**Testo da leggere**:
━━━━━━━━━━━━━━━━━━━━
La Hampshire ha partecipato al progetto insieme a Dolan e a Tierney sin dall’inizio.

 

“Xavier ha scritto questa parte per me”, chiarisce la Hampshire.

“Dopo aver scritto la prima scena mi ha chiamato tramite Skype.

 

Ci aveva montato sopra il tema allegro della Bella e la Bestia 'dun, dun, dun...' e me l’ha recitata. È stato come vederla davvero.

L’ha fatto per ogni scena che ha scritto.

È stata una cosa magica e col tempo le scene sono migliorate sempre di più. E nel frattempo Xavier è diventato un regista importante”.

 

Secondo la Hampshire Dolan è un regista che possiede una visione molto precisa e che è mosso da una forza di volontà pura. 

 

“Ricordo quando stava per cominciare a scrivere questo film, aveva tutte le foto di tutti gli attori che voleva avere”, dice la Hampshire.

 

“È così che lavora Xavier. Ha tutto nella sua testa e non accetta niente di meno.
È una cosa molto stimolante”. 

 

 



Il direttore della fotografia Andre Turpin, come molti dei collaboratori di Dolan, è venuto a sapere di La mia vita con John F. Donovan mentre stava lavorando insieme a lui su un altro progetto.

 

“So di questo progetto da molto tempo”, ricorda Turpin, che aveva già lavorato con Dolan anche in Tom à la ferme.

 

“Un giorno, dopo aver fatto dei sopralluoghi, siamo tornati a casa sotto la pioggia.
L’ho riaccompagnato a casa e lui mi ha detto: ‘Ti racconto un’idea per un film intitolato La mia vita con John F. Donovan.'

 

Poi ha cominciato a recitare qualche scena, lui è molto bravo in questo, ha interpretato tutti i personaggi.

È in grado di interpretare qualsiasi scena di questo film. Conosce tutti i dialoghi a memoria.

È stato il primo contatto che ho avuto con il film prima di leggere la sceneggiatura due anni più tardi”.

 

Una volta pronta la sceneggiatura, Xavier Dolan ha cominciato a occuparsi dei dettagli visivi e delle scenografie, dalla carta da parati a quale tipo di borsetta dovesse avere un personaggio, e di ogni singolo elemento visivo e sonoro necessario alla costruzione della trama. 

 

 



“Adoro quando si capisce che hanno tutti cospirato per raccontare la stessa storia”, dice Dolan.

“Non si può lavorare ognuno per conto suo, dev’esserci sempre un senso di unità”.
━━━━━━━━━━━━━━━━━━━━
**Compiti da svolgere**:
**a.** Rispondi a queste domande sul testo dedicato a Xavier Dolan:
(i) Con quale mezzo Dolan ha chiamato la Hampshire dopo aver scritto la prima scena?
(ii) In quale film Turpin aveva già lavorato con Dolan?
(iii) Quanto tempo dopo il primo racconto dell'idea Turpin ha letto la sceneggiatura?
**b.** Secondo il testo, perché per Dolan non si può lavorare ognuno per conto suo? Rispondi in non più di tre frasi.
**c.** Riporta il passo del testo compreso tra "Il direttore della" e "un altro progetto.", estremi inclusi.
Le righe di dati non servono a nulla per questo lavoro.
━━━━━━━━━━━━━━━━━━━━
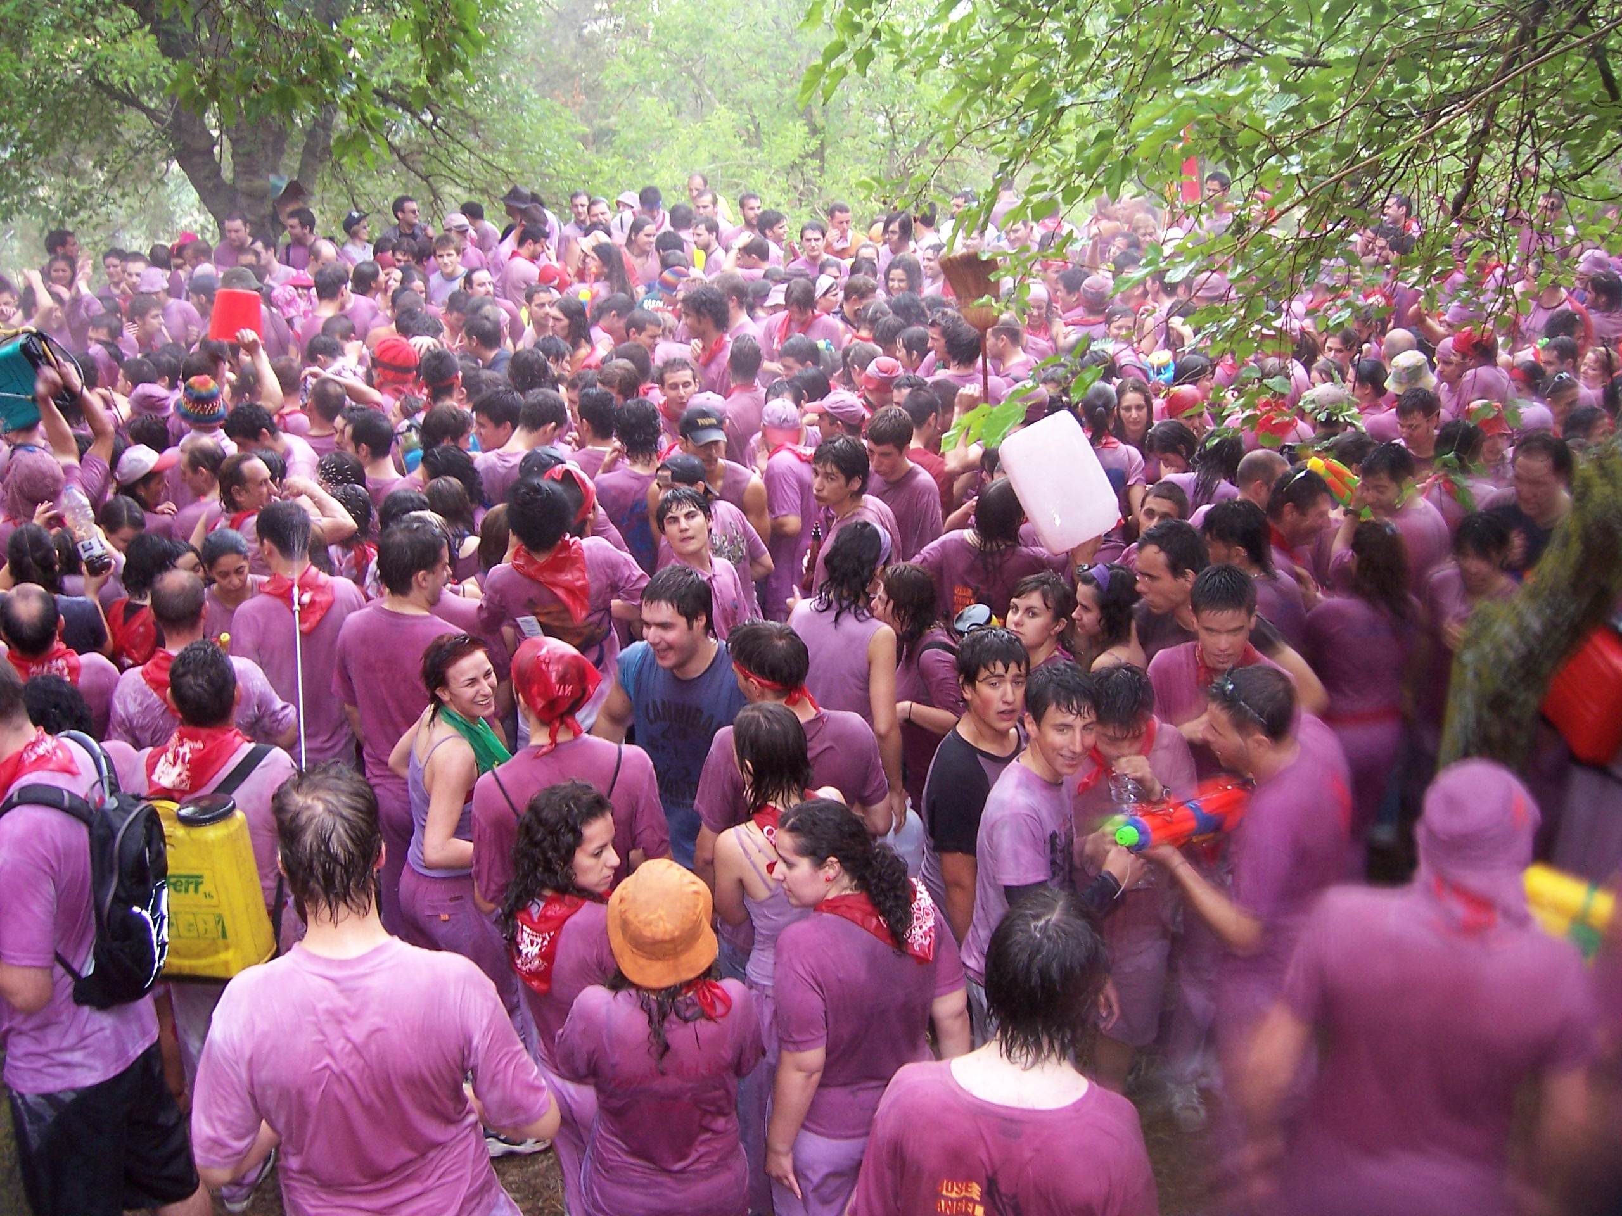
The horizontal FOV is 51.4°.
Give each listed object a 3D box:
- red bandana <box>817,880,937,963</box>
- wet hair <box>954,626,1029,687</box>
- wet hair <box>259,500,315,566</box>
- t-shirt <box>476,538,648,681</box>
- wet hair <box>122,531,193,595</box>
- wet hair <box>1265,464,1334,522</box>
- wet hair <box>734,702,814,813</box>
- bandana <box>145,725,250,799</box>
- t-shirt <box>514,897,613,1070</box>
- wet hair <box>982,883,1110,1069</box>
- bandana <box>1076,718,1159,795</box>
━━━━━━━━━━━━━━━━━━━━
**Risultati dei compiti**:
**a.**
(i) Tramite Skype.
(ii) In Tom à la ferme.
(iii) Due anni più tardi.

**b.** Per Dolan deve esserci sempre un senso di unità. Gli piace quando si capisce che tutti hanno cospirato per raccontare la stessa storia.

**c.**
Il direttore della fotografia Andre Turpin, come molti dei collaboratori di Dolan, è venuto a sapere di La mia vita con John F. Donovan mentre stava lavorando insieme a lui su un altro progetto.